Start of Data to use

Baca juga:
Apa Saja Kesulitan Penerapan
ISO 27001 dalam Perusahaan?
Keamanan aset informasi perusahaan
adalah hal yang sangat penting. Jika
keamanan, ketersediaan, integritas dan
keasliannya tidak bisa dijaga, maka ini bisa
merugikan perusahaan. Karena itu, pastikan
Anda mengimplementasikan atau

End of Data to use
Start of Data to use

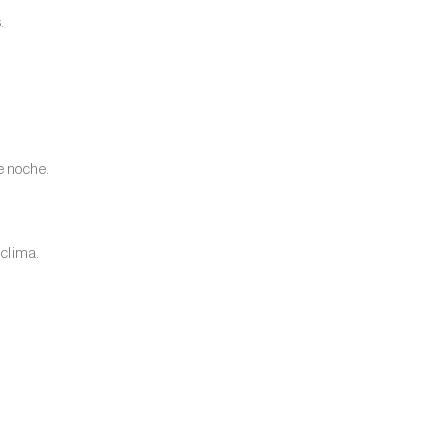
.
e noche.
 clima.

End of Data to use
Start of Data to use

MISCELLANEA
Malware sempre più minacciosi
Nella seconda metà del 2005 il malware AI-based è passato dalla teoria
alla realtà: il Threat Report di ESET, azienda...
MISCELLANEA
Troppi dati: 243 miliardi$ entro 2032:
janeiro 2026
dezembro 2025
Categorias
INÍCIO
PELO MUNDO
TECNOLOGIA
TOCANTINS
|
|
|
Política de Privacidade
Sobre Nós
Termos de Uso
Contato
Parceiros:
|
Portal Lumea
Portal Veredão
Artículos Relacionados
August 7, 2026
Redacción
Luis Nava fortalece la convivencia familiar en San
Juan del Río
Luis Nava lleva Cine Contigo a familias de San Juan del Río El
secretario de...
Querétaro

End of Data to use

Work order >> Reply by stating only how many lines in the listing hold the word "Luis".

Response area >> 2